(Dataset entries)
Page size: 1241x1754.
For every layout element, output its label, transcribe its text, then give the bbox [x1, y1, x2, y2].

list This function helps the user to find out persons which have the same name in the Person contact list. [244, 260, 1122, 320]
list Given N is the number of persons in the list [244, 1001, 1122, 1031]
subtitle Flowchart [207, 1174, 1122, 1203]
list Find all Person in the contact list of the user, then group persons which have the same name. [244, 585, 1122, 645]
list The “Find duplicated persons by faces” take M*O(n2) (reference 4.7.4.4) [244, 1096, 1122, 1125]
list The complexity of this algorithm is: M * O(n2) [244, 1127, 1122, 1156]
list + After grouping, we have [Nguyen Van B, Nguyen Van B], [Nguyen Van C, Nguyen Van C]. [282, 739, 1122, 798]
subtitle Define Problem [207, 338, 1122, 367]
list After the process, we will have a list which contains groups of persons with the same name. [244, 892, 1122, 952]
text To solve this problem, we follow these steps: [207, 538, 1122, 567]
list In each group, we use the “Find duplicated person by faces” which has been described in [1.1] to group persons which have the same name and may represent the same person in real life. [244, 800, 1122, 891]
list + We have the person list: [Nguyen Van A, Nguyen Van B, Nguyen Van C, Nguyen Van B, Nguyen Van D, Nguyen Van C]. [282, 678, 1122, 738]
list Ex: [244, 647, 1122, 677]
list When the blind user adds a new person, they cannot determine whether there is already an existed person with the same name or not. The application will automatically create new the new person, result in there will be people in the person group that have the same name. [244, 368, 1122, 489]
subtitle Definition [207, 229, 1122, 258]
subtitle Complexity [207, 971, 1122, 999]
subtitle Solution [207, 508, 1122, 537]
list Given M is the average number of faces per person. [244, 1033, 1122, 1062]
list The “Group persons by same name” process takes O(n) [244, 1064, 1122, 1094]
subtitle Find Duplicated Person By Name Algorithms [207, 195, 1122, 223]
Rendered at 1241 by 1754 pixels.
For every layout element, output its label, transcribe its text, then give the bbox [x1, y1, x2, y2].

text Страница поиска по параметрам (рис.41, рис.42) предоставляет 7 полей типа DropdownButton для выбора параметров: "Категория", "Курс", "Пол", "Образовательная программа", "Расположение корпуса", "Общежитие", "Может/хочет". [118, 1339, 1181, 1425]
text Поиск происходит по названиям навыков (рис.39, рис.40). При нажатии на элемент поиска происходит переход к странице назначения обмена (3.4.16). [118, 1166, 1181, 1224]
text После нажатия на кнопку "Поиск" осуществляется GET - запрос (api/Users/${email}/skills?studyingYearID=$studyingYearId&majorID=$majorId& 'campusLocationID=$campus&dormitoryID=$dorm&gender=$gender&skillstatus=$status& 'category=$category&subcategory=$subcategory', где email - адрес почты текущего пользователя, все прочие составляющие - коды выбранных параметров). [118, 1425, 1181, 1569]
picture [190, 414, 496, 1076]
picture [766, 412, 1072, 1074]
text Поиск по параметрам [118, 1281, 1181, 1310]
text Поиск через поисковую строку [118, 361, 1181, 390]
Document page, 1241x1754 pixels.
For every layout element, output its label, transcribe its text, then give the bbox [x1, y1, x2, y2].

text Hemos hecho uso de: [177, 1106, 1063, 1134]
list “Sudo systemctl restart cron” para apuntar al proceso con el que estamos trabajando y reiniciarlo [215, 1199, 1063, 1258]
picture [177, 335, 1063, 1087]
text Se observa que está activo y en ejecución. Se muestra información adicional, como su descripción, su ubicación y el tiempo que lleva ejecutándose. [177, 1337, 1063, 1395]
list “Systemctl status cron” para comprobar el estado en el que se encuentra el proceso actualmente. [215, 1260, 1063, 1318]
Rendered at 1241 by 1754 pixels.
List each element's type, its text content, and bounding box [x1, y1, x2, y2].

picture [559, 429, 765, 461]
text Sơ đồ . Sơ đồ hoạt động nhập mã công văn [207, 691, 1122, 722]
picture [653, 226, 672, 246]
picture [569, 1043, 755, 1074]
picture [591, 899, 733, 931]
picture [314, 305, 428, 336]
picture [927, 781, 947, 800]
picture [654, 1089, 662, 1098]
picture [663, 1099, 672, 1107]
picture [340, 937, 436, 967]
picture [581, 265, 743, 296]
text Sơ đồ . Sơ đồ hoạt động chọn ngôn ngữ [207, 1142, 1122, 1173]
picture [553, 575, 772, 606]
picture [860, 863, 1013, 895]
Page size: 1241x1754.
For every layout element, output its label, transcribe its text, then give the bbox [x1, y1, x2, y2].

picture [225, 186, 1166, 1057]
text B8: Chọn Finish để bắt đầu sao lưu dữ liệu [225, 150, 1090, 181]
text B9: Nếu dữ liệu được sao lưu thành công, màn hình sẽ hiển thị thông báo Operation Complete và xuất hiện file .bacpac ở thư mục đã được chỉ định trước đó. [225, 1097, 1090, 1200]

* [About this task]:
Restate the data word for word, leaving nothing out.

* [Written solution]:
Page size: 1241x1754.
For every layout element, output its label, transcribe its text, then give the bbox [x1, y1, x2, y2].

list This function helps the user to find out persons which have the same name in the Person contact list. [244, 260, 1122, 320]
list Given N is the number of persons in the list [244, 1001, 1122, 1031]
subtitle Flowchart [207, 1174, 1122, 1203]
list Find all Person in the contact list of the user, then group persons which have the same name. [244, 585, 1122, 645]
list The “Find duplicated persons by faces” take M*O(n2) (reference 4.7.4.4) [244, 1096, 1122, 1125]
list The complexity of this algorithm is: M * O(n2) [244, 1127, 1122, 1156]
list + After grouping, we have [Nguyen Van B, Nguyen Van B], [Nguyen Van C, Nguyen Van C]. [282, 739, 1122, 798]
subtitle Define Problem [207, 338, 1122, 367]
list After the process, we will have a list which contains groups of persons with the same name. [244, 892, 1122, 952]
text To solve this problem, we follow these steps: [207, 538, 1122, 567]
list In each group, we use the “Find duplicated person by faces” which has been described in [1.1] to group persons which have the same name and may represent the same person in real life. [244, 800, 1122, 891]
list + We have the person list: [Nguyen Van A, Nguyen Van B, Nguyen Van C, Nguyen Van B, Nguyen Van D, Nguyen Van C]. [282, 678, 1122, 738]
list Ex: [244, 647, 1122, 677]
list When the blind user adds a new person, they cannot determine whether there is already an existed person with the same name or not. The application will automatically create new the new person, result in there will be people in the person group that have the same name. [244, 368, 1122, 489]
subtitle Definition [207, 229, 1122, 258]
subtitle Complexity [207, 971, 1122, 999]
subtitle Solution [207, 508, 1122, 537]
list Given M is the average number of faces per person. [244, 1033, 1122, 1062]
list The “Group persons by same name” process takes O(n) [244, 1064, 1122, 1094]
subtitle Find Duplicated Person By Name Algorithms [207, 195, 1122, 223]
Rendered at 1241 by 1754 pixels.
For every layout element, output its label, transcribe its text, then give the bbox [x1, y1, x2, y2].

text Страница поиска по параметрам (рис.41, рис.42) предоставляет 7 полей типа DropdownButton для выбора параметров: "Категория", "Курс", "Пол", "Образовательная программа", "Расположение корпуса", "Общежитие", "Может/хочет". [118, 1339, 1181, 1425]
text Поиск происходит по названиям навыков (рис.39, рис.40). При нажатии на элемент поиска происходит переход к странице назначения обмена (3.4.16). [118, 1166, 1181, 1224]
text После нажатия на кнопку "Поиск" осуществляется GET - запрос (api/Users/${email}/skills?studyingYearID=$studyingYearId&majorID=$majorId& 'campusLocationID=$campus&dormitoryID=$dorm&gender=$gender&skillstatus=$status& 'category=$category&subcategory=$subcategory', где email - адрес почты текущего пользователя, все прочие составляющие - коды выбранных параметров). [118, 1425, 1181, 1569]
picture [190, 414, 496, 1076]
picture [766, 412, 1072, 1074]
text Поиск по параметрам [118, 1281, 1181, 1310]
text Поиск через поисковую строку [118, 361, 1181, 390]
Document page, 1241x1754 pixels.
For every layout element, output its label, transcribe its text, then give the bbox [x1, y1, x2, y2].

text Hemos hecho uso de: [177, 1106, 1063, 1134]
list “Sudo systemctl restart cron” para apuntar al proceso con el que estamos trabajando y reiniciarlo [215, 1199, 1063, 1258]
picture [177, 335, 1063, 1087]
text Se observa que está activo y en ejecución. Se muestra información adicional, como su descripción, su ubicación y el tiempo que lleva ejecutándose. [177, 1337, 1063, 1395]
list “Systemctl status cron” para comprobar el estado en el que se encuentra el proceso actualmente. [215, 1260, 1063, 1318]
Rendered at 1241 by 1754 pixels.
List each element's type, its text content, and bounding box [x1, y1, x2, y2].

picture [559, 429, 765, 461]
text Sơ đồ . Sơ đồ hoạt động nhập mã công văn [207, 691, 1122, 722]
picture [653, 226, 672, 246]
picture [569, 1043, 755, 1074]
picture [591, 899, 733, 931]
picture [314, 305, 428, 336]
picture [927, 781, 947, 800]
picture [654, 1089, 662, 1098]
picture [663, 1099, 672, 1107]
picture [340, 937, 436, 967]
picture [581, 265, 743, 296]
text Sơ đồ . Sơ đồ hoạt động chọn ngôn ngữ [207, 1142, 1122, 1173]
picture [553, 575, 772, 606]
picture [860, 863, 1013, 895]
Page size: 1241x1754.
For every layout element, output its label, transcribe its text, then give the bbox [x1, y1, x2, y2].

picture [225, 186, 1166, 1057]
text B8: Chọn Finish để bắt đầu sao lưu dữ liệu [225, 150, 1090, 181]
text B9: Nếu dữ liệu được sao lưu thành công, màn hình sẽ hiển thị thông báo Operation Complete và xuất hiện file .bacpac ở thư mục đã được chỉ định trước đó. [225, 1097, 1090, 1200]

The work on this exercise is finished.